FSA (2009) requires banks to look at three scenarios for stress testing. One scenario is to look at a bank specific event that can last up to 14 days. Another scenario is a market wide stress event that can last up to 3 months. The final scenario is a combination of the first and second scenarios. Similarly, BCBS (2008b) states that banks should look at ‘what-if’ scenarios taking into account bank specific and market related factors. The PRA replaced the Financial Services Authority (FSA) legislation with Basel III so this is the only legislation requirement from 1 October 2015 (PRA, 2015).

BCBS (2000) notes these stress tests can be viewed in terms of maturity ladders and should be carried out for each major currency the bank operates in. BCBS (2013b) requires this to be done for contractual maturities of inflows and outflows. In addition, the bank can look at cashflow summary reports and sufficiency reports. Matz (2007) gives an example of a cashflow summary report and this is shown in Table 2.2.2. Table 2.2.2 shows the ratio of income to outflow of cash each month and is checked to see if it is above a certain level.

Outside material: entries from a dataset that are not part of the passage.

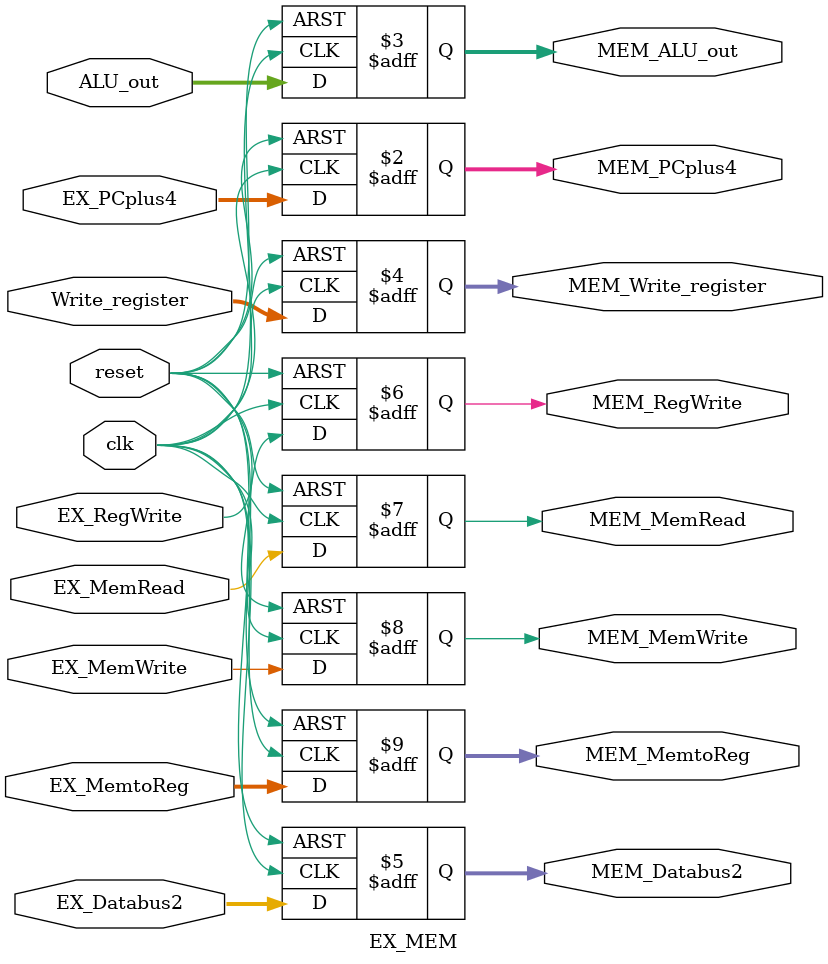
<source format=v>
module EX_MEM(
    input clk,reset,
    input [31 :0] EX_PCplus4     ,
    input [31 :0] ALU_out        ,
    input [4  :0] Write_register ,
    input [31 :0] EX_Databus2    ,
    //控制信号
    input EX_RegWrite            ,
    input EX_MemRead             ,
	input EX_MemWrite            ,
	input [2 -1:0] EX_MemtoReg   ,

    output reg [31 :0] MEM_PCplus4        ,
    output reg [31 :0] MEM_ALU_out        ,
    output reg [4  :0] MEM_Write_register ,
    output reg [31 :0] MEM_Databus2       ,
    //控制信号
    output reg MEM_RegWrite               ,
    output reg MEM_MemRead                ,
	output reg MEM_MemWrite               ,
	output reg [2 -1:0] MEM_MemtoReg   
);
    always @(posedge clk or posedge reset) begin
        if (reset) begin
            MEM_PCplus4 <= 32'h00000000;
            MEM_ALU_out <= 32'h00000000;
            MEM_Write_register <= 5'b00000;
            MEM_Databus2 <= 32'h00000000;
            // 控制信号复位
            MEM_RegWrite <= 1'b0;
            MEM_MemRead <= 1'b0;
            MEM_MemWrite <= 1'b0;
            MEM_MemtoReg <= 2'b00;
        end 
        else begin
            MEM_PCplus4 <= EX_PCplus4;
            MEM_ALU_out <= ALU_out;
            MEM_Write_register <= Write_register;
            MEM_Databus2 <= EX_Databus2;
            // 控制信号传递
            MEM_RegWrite <= EX_RegWrite;
            MEM_MemRead <= EX_MemRead;
            MEM_MemWrite <= EX_MemWrite;
            MEM_MemtoReg <= EX_MemtoReg;
        end
    end
endmodule
</source>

If it is below the level, the bank will need to take action. Matz (2007) also gives an example of a sufficiency report and this is shown in Table 2.2.3. Banks want to know how long they can survive with their current liquid asset holding under different scenarios. They will monitor this expectation and check it is above their target survival period. If expected survival is less than the target survival period, the bank will take action to increase the survival period.

Table 2.2.2: Cashflow summary report from Matz (2007)

March April May

Ordinary course of business scenario actual 1.24:1 1.27:1 1.21:1

limit 1.20:1 1.20:1 1.20:1

Bank-specific scenario, stress level 1 actual 1.16:1 1.11:1 1.12:1

limit 1.10:1 1.10:1 1.10:1

Bank-specific scenario, stress level 2 actual 1.02:1 0.94:1 1.04:1

guidance minimum 1.00:1 1.00:1 1.00:1

Table 2.2.3: Sufficiency report from Matz (2007)

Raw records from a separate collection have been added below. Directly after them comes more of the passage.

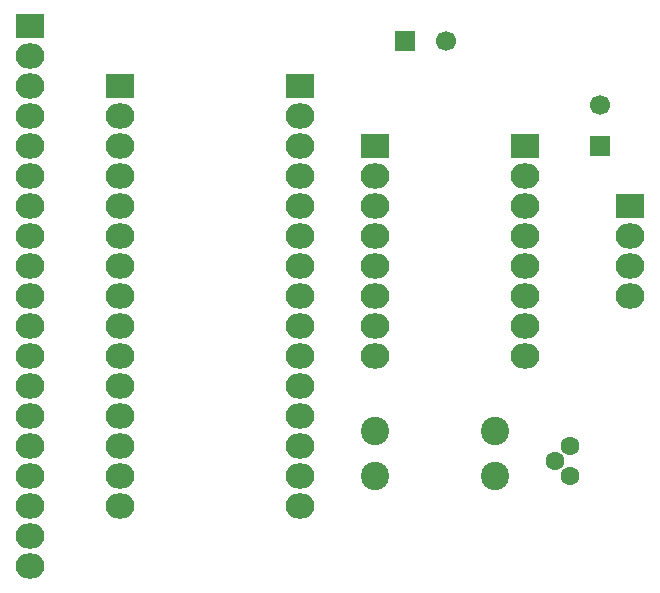
<source format=gts>
G04 #@! TF.FileFunction,Soldermask,Top*
%FSLAX46Y46*%
G04 Gerber Fmt 4.6, Leading zero omitted, Abs format (unit mm)*
G04 Created by KiCad (PCBNEW 4.0.4+e1-6308~48~ubuntu16.04.1-stable) date Mon Oct 24 14:54:08 2016*
%MOMM*%
%LPD*%
G01*
G04 APERTURE LIST*
%ADD10C,0.100000*%
%ADD11R,2.432000X2.127200*%
%ADD12O,2.432000X2.127200*%
%ADD13C,1.700000*%
%ADD14R,1.700000X1.700000*%
%ADD15C,1.600000*%
%ADD16C,2.398980*%
G04 APERTURE END LIST*
D10*
D11*
X58420000Y-60960000D03*
D12*
X58420000Y-63500000D03*
X58420000Y-66040000D03*
X58420000Y-68580000D03*
X58420000Y-71120000D03*
X58420000Y-73660000D03*
X58420000Y-76200000D03*
X58420000Y-78740000D03*
X58420000Y-81280000D03*
X58420000Y-83820000D03*
X58420000Y-86360000D03*
X58420000Y-88900000D03*
X58420000Y-91440000D03*
X58420000Y-93980000D03*
X58420000Y-96520000D03*
D11*
X73660000Y-60960000D03*
D12*
X73660000Y-63500000D03*
X73660000Y-66040000D03*
X73660000Y-68580000D03*
X73660000Y-71120000D03*
X73660000Y-73660000D03*
X73660000Y-76200000D03*
X73660000Y-78740000D03*
X73660000Y-81280000D03*
X73660000Y-83820000D03*
X73660000Y-86360000D03*
X73660000Y-88900000D03*
X73660000Y-91440000D03*
X73660000Y-93980000D03*
X73660000Y-96520000D03*
D11*
X80010000Y-66040000D03*
D12*
X80010000Y-68580000D03*
X80010000Y-71120000D03*
X80010000Y-73660000D03*
X80010000Y-76200000D03*
X80010000Y-78740000D03*
X80010000Y-81280000D03*
X80010000Y-83820000D03*
D11*
X92710000Y-66040000D03*
D12*
X92710000Y-68580000D03*
X92710000Y-71120000D03*
X92710000Y-73660000D03*
X92710000Y-76200000D03*
X92710000Y-78740000D03*
X92710000Y-81280000D03*
X92710000Y-83820000D03*
D11*
X101600000Y-71120000D03*
D12*
X101600000Y-73660000D03*
X101600000Y-76200000D03*
X101600000Y-78740000D03*
D13*
X86050000Y-57150000D03*
D14*
X82550000Y-57150000D03*
D15*
X96520000Y-91440000D03*
X95250000Y-92710000D03*
X96520000Y-93980000D03*
D16*
X80010000Y-93980000D03*
X90170000Y-93980000D03*
X80010000Y-90170000D03*
X90170000Y-90170000D03*
D13*
X99060000Y-62540000D03*
D14*
X99060000Y-66040000D03*
D11*
X50800000Y-55880000D03*
D12*
X50800000Y-58420000D03*
X50800000Y-60960000D03*
X50800000Y-63500000D03*
X50800000Y-66040000D03*
X50800000Y-68580000D03*
X50800000Y-71120000D03*
X50800000Y-73660000D03*
X50800000Y-76200000D03*
X50800000Y-78740000D03*
X50800000Y-81280000D03*
X50800000Y-83820000D03*
X50800000Y-86360000D03*
X50800000Y-88900000D03*
X50800000Y-91440000D03*
X50800000Y-93980000D03*
X50800000Y-96520000D03*
X50800000Y-99060000D03*
X50800000Y-101600000D03*
M02*

</source>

Forecast number of months before negative cashflows consume the standby liquid assets

Required minimum number of time

periods Normal course of business scenario 24 12

Bank-specific funding scenario

Stress level 1 18 12

Stress level 2 2 4

Systemic-funding scenario

Stress level 1 15 12

Stress level 2 8 9

All these scenarios helps the bank understand its liquidity needs especially in times of crisis. As Brunnermeier and Pedersen (2009) note liquidity crisis can happen quickly and can impact across assets so it is important to have a plan in place so it can react quickly.

Liquidity risk modelling cannot be carried in isolation. Gea-Carrasco and Little (2013) note that considering liquidity risk without other risk leads to underesti- mating solvency risk. To effectively manage liquidity risk, Gea-Carrasco and Little (2013) say there is a need to address exposure in the following areas:

• Market liquidity risk;

• Funding liquidity risk;

• Liquidity stress testing; and

• Contingency planning.

As such liquidity risk modelling needs to be taken into consideration with Asset Liability Modelling (ALM). Wylie (2013) notes that the ALM team traditionally concentrates on interest rate risk. However, it has now become responsible for:

• Liquidity;

• FTP;

• Capital management; and

Kunghehian (2010) assesses the main tools used for ALM. These are:

• Gap analysis;

• Net interest income simulation;

• Market value sensitivity measures; and

• Earning at risk.

Information about these methods can be found in Wylie (2013) and Crouhy et al. (2006). Kunghehian (2010) lists the pros and cons of each method.

BCBS (2008b) notes a range of measurements and metrics are needed to be used as no single number can adequately quantify liquidity risk. The different approaches have their pros and cons but by carrying out multiple approaches this will assist the bank with their understanding of funding liquidity risk. BCBS (2008b) states that stress testing helps banks identify potential liquidity risk and the results can be used to develop their contingency plan.